A haunting question is whether the disappointing record of the Asian-14 with respect to political and civil rights is in any way necessarily linked to the extraordinary achievements in economic and social rights. A complementary question could be posed in relation to the more market-oriented Western countries as to whether a better performance with regard to social and economic rights could be achieved without impinging upon political rights. In this regard, as in many others, the Scandinavian and north European countries stand out for their high degree of achievement across the entire spectrum of human rights. A further issue, somewhat outside the orbit of human rights, relates to stewardship of the environment, given the scientific consensus on the growing menace of climate change.
Since the publication of Asian Resurgence the world has become preoccupied with COVIS-19 pandemic in ways that cast a variety of shadows across the economic future of the world.

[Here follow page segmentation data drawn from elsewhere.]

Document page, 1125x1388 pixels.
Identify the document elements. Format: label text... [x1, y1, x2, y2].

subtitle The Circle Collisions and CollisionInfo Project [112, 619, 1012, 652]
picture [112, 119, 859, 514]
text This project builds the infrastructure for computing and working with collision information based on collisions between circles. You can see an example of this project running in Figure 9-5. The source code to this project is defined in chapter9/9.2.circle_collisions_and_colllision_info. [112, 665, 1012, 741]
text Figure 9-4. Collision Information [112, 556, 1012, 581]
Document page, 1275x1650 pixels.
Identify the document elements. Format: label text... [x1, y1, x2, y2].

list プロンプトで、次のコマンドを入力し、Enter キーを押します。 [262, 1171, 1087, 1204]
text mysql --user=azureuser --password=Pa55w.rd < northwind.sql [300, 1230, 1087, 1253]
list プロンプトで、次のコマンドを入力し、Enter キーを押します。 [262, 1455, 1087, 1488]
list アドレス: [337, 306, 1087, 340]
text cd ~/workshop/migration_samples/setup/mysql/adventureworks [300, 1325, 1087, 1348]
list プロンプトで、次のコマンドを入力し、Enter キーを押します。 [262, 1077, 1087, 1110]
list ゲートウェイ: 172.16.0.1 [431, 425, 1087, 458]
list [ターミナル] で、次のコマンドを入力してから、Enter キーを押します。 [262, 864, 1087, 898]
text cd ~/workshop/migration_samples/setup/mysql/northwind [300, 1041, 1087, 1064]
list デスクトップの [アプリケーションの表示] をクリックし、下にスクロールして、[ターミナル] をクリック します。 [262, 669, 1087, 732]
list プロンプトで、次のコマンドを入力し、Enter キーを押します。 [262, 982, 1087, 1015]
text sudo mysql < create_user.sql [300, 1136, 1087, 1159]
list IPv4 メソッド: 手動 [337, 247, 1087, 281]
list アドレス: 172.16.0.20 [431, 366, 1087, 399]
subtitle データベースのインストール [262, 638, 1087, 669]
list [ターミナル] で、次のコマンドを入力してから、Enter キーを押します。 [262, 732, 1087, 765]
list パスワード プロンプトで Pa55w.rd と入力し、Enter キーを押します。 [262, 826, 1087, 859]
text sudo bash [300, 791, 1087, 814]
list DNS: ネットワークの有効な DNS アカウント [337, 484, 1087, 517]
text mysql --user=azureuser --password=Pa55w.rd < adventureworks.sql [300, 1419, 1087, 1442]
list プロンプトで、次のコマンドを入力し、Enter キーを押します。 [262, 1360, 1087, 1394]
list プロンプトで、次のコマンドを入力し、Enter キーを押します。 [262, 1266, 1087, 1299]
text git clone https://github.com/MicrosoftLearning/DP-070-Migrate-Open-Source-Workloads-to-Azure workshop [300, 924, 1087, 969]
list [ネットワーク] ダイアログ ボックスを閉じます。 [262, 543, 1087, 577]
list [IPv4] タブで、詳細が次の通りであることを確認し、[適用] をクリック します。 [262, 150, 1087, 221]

It is too soon to assess the impact of this pandemic, although not too early to understand that the spread of deadly diseases strongly confirms the benefits of a cooperative world order, and the harms resulting from transactional approaches to international relations that conceive of gains and losses from pragmatic nationalist perspectives with no deference to global concerns, whether functional as in responding to climate change and the Coronavirus or normative as in dealing with refugee and migrant flows or prolonged strife and oppressive governance. Whether we learn that the politics of global solidarity is the politics of species survival remains unknown, but the failure to do so will sooner or later doom the project of modernity of which the Asian ascent was one of its most notable moments of triumph.
It is also not to early to conclude that the eruption of the pandemic caused far higher harm because of failures of preparation, crisis management, and governmental oversight, strongly
supporting approaching vulnerabilities to uncertainties by a much more robust adherence to the Precautionary Principle. Leading modern governments to devote major resources so as to be prepared for the onset of wars, but little else, creating dangerous societal and global vulnerabilities to systemic challenges to health, wellbeing, decency, and ecological balance.